宋初,太祖大规模派遣僧人往印度求法,乾德二年(964)僧人行勤等一行一百五十多人,赴印求法,继业即在其中。宋朝范成大所作的《吴船录》记载,言有一僧人“继业三藏……乾德二年(按:《宋史·天竺传》作四年),诏沙门三百人(按:《宋史·天竺传》作一百五十七人),入天竺求舍利及贝多叶书……至开宝九年(976),始归寺。”[26]又详细记载了继业等人经行路线,“业自阶州出塞西行,由灵武、西凉、甘、肃、瓜、沙等州,入伊吾、高昌、焉耆、于阗、疏勒、大食等诸国,度雪岭至布路州国”[27]。《宋史》对于继业等人去程记载较详,即传统的西域道。其返程路线,据《吴船录》有记载:“又至拘尸那城及多罗聚落。逾大山数重,至尼婆罗国。又至磨逾里,过雪岭,至三耶寺。由故道自此入阶州。”[28]对继业西行返程路线,王邦维[29]和霍巍[30]曾进行过详细考证,经考证认为继业归国路线利用了唐初开通的经过西藏西南磨逾里(即芒域)(18)“磨逾里”是指芒域地区,今西藏日喀则西南部以吉隆为中心的区域。参见:霍巍《宋僧继业西行归国路经“吉隆道”考》《史学月刊》,2020年第8期,第25-31页.的“吉隆道”(即吐蕃泥婆罗道),到桑耶寺,然后经唐蕃故道进入阶州,原路返回开封,认为“唐蕃道即使是在唐蕃之间时战时和、关系最为紧张的时期,官方和民间以宗教为纽带的交往也从未中断过”(19)霍巍认为:“继业归来时仍然能够利用‘吉隆道’返回,可能有两个方面的原因:一是由于吐蕃王朝的崩溃,政治格局发生变化,新兴的地方割据势力(此时吉隆应属阿里古格王朝统辖)对于这条传统官道的掌控有所放松。二是由于此时西藏僧俗两众对于汉地佛教僧人的西行求法活动给予了支持与合作,作为民间的宗教文化交流实际上一直没有中止。”并认为,宋代以后,西藏和印度、尼泊尔僧人利用“吉隆道”往来于藏地的记载也有不少。直到18世纪,“吉隆道”仍然是中尼之间的主要通道之一。(参见霍巍《宋僧继业西行归国路经“吉隆道”考》,《史学月刊》2020年第8期,第25-31页。。直到宋初对于往来汉地的使者和僧人似乎并未完全封闭。[31]明代仍然作为官道使用,十一、二世纪时,西藏僧人前去尼泊尔、印度求学的也都经行此道,甚至直到18世纪,“吉隆道”仍然是中尼之间的主要通道之一[32]。

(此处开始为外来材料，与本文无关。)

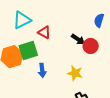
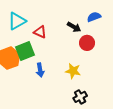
blue semicircle: (99, 20) -> (94, 17), turned 56
black arrow: (78, 39) -> (74, 27), moved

唐初以来,新辟的中西交通通道吐蕃泥婆罗道曾兴盛一时,即长安经西藏、尼泊尔去印度的路线。唐贞观年间以来,唐与吐蕃交好,“近而少险阻”的吐蕃泥婆罗道,成为唐初中印官方主要国际通道,众多西行求法僧也大多经行吐蕃泥婆罗道而入竺,呈现出官方使节和佛教僧侣频繁经此通道往返中印的繁荣景象。
吐蕃泥婆罗道路途虽短,但道路依旧险阻,不少求法僧人卒于中道。而唐初也是西北地区政局动荡的时期,随着唐蕃战争,吐蕃道阻塞。自唐麟德年间以来,中西交通路线发生了重大转变,在此之前由唐入印以陆路为主,此后海上通道逐渐兴盛,逐渐取代了陆路丝绸之路,成为中印乃至中西主要交通道路。又因南海交通的畅达,使得传统西域通道、吐蕃道不再受到青睐,经由陆路求法者日见稀少。但根据唐后期至宋初入竺求法僧行迹可知,吐蕃道并未完全封闭,此通道不仅促进了唐蕃文化交流涵融,也促进了中印文化交流。